In 2007, a native of the Philippines sought to adjust his status by having his U.S. Citizen wife file an I-130 immigrant visa petition. In correlation to her filing, he also submitted an I-485 application to adjust his status to lawful permanent resident. Part of this process consists of being interviewed by immigration authorities to show that your marriage is bona fide. In 2009, during her interview, his wife admitted that he had promised to pay her to marry him for immigration purposes. She subsequently withdrew her I-130 immigrant visa petition and his I-485 application to adjust status were denied. He was also notified that any future petitions on his behalf could not be approved based on his deception for the purpose of evading immigration laws.

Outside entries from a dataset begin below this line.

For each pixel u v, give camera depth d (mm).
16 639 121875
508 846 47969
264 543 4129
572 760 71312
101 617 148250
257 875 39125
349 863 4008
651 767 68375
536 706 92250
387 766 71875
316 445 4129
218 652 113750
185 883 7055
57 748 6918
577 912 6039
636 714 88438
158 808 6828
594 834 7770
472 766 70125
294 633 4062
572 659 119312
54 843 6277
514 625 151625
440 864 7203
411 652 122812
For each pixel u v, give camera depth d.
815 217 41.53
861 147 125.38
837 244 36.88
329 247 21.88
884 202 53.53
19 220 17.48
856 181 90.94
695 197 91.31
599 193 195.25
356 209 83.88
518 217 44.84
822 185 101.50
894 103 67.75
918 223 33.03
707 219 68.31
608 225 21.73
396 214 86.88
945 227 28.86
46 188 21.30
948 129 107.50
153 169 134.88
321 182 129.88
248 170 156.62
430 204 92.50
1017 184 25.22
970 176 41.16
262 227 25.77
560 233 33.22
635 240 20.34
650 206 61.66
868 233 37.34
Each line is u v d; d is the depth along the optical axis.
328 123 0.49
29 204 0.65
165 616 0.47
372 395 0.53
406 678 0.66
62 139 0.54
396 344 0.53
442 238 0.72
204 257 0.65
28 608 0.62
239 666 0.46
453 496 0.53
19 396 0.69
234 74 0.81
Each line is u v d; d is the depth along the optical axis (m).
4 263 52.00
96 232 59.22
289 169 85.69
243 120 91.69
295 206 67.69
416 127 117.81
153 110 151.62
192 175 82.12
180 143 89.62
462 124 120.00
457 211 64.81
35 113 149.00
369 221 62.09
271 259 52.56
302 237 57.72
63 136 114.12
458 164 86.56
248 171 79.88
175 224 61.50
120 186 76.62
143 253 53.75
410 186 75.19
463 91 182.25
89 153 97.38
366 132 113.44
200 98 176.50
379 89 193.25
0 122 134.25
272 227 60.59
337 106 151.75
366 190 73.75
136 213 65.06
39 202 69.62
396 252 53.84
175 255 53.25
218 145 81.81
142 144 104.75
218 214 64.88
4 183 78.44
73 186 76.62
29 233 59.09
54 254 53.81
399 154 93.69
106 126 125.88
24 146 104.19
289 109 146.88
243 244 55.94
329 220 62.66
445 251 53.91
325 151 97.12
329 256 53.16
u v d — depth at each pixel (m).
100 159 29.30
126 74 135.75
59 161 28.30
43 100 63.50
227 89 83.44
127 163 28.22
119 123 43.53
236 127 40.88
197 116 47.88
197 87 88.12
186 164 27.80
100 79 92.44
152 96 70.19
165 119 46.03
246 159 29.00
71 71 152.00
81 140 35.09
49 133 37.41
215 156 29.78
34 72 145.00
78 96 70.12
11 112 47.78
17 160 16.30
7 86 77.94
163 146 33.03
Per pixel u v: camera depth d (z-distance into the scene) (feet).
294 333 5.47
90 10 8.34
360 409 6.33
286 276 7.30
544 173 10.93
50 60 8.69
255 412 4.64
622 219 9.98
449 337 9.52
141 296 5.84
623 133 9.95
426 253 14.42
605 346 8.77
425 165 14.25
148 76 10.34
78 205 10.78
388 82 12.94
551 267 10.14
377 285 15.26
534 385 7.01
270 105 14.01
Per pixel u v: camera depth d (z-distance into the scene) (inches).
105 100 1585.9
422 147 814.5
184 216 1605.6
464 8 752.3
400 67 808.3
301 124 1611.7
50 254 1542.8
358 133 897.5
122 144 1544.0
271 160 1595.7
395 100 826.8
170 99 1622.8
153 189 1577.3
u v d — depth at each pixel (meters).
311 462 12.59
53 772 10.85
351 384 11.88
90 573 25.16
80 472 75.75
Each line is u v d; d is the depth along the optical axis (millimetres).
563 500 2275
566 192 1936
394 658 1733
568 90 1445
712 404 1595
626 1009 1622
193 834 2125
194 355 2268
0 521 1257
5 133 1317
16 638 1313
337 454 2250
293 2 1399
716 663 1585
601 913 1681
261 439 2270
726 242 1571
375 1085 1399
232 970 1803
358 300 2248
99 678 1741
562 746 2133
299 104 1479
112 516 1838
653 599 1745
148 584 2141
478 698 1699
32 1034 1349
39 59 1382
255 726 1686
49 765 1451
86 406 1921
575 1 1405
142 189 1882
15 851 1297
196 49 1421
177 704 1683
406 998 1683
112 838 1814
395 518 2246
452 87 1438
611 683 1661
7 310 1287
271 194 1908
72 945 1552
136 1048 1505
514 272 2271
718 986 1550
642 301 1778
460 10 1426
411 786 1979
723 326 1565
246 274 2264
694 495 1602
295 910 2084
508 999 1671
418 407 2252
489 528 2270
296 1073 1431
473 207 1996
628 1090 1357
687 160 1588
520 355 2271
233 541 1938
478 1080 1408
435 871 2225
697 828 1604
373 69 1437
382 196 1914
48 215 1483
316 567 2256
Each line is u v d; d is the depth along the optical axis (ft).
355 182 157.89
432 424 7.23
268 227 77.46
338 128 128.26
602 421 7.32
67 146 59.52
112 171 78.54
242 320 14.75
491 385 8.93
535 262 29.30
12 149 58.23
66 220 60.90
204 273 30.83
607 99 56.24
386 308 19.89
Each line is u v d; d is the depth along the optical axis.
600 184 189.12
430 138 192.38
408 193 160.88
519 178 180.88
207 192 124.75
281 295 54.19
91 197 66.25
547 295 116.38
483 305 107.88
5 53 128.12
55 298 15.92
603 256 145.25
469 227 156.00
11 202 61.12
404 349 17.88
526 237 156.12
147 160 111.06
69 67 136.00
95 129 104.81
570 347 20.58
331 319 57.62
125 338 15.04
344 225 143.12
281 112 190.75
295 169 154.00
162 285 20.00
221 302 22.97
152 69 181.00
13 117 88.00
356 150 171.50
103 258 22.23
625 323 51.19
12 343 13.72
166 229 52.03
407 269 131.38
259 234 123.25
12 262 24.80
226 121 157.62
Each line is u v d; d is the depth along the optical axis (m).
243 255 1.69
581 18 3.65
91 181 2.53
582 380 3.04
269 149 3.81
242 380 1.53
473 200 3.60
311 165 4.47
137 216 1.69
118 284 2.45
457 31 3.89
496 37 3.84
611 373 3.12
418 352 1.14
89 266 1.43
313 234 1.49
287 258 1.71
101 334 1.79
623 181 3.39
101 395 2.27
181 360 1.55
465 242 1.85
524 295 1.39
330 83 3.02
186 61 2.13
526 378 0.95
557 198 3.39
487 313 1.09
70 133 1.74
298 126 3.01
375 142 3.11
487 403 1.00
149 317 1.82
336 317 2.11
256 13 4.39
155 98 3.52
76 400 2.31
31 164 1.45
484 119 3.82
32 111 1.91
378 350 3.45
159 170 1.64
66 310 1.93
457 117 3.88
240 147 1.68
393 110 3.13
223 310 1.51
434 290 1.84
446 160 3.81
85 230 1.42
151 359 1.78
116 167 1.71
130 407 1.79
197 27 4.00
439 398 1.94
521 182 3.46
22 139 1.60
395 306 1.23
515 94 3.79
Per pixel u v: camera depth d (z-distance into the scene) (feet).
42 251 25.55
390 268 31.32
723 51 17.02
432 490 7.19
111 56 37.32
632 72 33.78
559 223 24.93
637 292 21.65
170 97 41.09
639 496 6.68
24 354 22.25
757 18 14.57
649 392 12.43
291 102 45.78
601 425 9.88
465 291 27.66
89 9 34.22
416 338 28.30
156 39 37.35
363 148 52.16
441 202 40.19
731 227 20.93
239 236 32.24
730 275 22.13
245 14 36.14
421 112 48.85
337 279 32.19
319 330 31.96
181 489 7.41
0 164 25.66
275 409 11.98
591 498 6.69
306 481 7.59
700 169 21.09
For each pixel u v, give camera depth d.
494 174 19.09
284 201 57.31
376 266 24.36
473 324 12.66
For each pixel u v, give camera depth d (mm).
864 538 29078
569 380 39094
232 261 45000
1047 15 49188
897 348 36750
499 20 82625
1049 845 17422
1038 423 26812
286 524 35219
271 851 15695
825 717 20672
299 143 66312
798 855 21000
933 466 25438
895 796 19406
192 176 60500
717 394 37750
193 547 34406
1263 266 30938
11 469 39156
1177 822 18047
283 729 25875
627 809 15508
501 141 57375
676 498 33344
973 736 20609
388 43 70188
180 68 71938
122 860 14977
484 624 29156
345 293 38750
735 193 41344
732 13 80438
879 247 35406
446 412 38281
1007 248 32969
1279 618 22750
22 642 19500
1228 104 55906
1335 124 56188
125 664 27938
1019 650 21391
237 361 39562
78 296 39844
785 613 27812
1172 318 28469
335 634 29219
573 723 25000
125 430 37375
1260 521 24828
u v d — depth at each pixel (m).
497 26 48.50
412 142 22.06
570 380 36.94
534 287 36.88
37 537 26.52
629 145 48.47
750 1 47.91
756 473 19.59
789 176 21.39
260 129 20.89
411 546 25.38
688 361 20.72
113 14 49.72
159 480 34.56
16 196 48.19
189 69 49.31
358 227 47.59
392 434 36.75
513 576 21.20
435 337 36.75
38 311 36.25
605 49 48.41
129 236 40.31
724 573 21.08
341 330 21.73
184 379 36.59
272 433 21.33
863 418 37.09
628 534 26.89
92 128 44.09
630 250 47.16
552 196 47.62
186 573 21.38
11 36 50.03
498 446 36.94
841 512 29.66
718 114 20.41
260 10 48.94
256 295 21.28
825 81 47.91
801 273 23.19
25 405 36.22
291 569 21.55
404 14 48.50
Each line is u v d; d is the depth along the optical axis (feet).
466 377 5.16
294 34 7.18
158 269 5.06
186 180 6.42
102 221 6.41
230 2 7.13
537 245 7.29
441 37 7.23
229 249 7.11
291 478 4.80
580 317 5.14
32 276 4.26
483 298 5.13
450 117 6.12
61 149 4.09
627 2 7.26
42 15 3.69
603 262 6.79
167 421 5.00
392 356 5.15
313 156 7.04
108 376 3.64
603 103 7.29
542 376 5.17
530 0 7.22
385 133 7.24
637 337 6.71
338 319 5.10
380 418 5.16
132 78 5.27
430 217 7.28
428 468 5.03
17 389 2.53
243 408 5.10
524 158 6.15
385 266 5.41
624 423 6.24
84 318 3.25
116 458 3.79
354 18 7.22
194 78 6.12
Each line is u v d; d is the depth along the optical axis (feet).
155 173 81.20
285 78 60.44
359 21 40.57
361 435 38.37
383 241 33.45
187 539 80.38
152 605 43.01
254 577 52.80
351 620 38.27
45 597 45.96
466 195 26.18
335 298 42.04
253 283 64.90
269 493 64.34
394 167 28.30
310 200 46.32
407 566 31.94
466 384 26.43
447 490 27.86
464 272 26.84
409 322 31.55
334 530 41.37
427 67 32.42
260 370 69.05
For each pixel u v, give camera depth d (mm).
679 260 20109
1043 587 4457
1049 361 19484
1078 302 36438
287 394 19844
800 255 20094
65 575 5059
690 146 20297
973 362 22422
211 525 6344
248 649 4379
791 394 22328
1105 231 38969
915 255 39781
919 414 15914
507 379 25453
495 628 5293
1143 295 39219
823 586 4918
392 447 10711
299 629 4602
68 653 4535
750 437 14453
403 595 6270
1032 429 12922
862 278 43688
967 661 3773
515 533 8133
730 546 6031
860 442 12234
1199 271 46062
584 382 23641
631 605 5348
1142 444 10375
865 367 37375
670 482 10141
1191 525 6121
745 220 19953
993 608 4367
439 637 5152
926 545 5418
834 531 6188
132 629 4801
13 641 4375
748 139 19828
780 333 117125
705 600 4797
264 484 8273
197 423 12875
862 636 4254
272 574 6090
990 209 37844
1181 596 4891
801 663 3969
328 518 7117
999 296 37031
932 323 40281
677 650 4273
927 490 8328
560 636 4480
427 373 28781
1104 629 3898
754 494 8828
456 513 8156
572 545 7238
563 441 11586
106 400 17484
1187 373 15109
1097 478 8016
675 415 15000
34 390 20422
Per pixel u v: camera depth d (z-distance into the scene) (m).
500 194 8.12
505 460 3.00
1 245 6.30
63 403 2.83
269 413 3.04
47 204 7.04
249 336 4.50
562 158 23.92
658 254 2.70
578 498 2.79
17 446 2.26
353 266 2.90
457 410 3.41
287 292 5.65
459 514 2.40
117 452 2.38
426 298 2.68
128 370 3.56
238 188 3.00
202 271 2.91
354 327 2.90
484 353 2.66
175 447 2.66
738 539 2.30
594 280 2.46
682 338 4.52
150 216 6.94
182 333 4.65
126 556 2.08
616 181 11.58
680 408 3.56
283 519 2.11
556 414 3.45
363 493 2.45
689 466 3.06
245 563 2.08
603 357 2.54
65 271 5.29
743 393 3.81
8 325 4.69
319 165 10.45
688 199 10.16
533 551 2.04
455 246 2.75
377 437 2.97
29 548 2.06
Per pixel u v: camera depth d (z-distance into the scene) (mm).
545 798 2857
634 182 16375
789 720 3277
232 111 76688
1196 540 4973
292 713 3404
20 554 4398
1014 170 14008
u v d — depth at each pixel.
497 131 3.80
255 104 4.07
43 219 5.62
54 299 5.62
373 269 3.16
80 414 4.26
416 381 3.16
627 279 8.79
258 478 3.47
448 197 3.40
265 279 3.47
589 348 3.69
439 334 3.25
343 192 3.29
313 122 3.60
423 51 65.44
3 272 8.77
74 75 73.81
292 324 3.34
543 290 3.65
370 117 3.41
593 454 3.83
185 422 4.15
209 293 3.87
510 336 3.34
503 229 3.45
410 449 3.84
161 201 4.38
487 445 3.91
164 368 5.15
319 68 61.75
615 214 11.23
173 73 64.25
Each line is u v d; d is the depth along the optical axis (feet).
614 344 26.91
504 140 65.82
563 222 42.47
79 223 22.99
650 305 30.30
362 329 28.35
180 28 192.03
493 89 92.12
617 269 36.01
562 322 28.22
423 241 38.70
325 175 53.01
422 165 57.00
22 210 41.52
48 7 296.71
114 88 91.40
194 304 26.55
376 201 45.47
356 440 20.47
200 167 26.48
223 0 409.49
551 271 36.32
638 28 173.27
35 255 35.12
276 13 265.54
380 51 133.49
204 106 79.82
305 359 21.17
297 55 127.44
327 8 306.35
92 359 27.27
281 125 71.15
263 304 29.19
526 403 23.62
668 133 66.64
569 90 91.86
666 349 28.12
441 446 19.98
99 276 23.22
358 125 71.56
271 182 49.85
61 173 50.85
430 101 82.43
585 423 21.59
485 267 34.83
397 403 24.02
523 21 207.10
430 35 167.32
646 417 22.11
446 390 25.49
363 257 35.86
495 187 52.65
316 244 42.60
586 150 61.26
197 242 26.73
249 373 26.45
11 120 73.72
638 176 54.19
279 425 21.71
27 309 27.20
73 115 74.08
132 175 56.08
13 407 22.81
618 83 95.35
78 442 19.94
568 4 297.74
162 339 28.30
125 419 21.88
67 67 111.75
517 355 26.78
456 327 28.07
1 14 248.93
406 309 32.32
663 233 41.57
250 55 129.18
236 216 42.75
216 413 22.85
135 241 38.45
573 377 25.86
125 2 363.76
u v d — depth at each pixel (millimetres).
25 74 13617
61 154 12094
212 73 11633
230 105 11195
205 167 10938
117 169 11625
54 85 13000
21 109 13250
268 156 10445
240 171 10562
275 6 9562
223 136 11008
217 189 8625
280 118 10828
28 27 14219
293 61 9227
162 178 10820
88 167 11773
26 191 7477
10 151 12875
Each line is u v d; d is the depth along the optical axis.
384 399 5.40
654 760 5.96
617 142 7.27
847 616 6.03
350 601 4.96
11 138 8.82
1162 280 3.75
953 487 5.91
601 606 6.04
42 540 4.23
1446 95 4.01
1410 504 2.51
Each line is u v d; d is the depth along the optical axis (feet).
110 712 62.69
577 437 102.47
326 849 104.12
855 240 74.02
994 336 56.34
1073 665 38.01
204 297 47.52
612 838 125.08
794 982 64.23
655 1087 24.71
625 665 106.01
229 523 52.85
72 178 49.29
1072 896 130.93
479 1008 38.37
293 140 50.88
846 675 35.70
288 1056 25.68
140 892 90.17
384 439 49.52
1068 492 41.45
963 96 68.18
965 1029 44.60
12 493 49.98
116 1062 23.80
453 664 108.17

In 2012, he was served a Notice to Appear by the Department of Homeland Security. He was charged with removability based on overstaying his visa, working without authorization, and fraudulently attempting to adjust his status through a spouse. In May 2013, he appeared before an immigration judge and admitted to all of the factual allegations with the exception of the marriage fraud, which he denied. He was then scheduled for a new hearing of the contested charge of fraud for October of 2013.
In the fall of 2013, after retaining new counsel, he asked for a continuance to develop his defense on the fraud charge. Although the continuance was not formally granted, a government shutdown gave him a delay of several months. The case went before a judge in January 2014. During that hearing, the fraud charges were dropped however the judge proceeded on the other uncontested grounds for removability. The judge also denied his request for a continuance to challenge the USCIS findings of fraud. He appealed this decision to the Board of Immigration Appeals (BIA) but was denied. He later sought a petition to have the BIA’s decision reviewed.
On August 31, 2016 the review concluded that the immigration judge did not err in denying his request for a continuance and went further to state that if he had pursued an appeal of the fraud charge before he was in removal proceedings, he may have had a case. It was determined that the alien was not deprived of any due process right.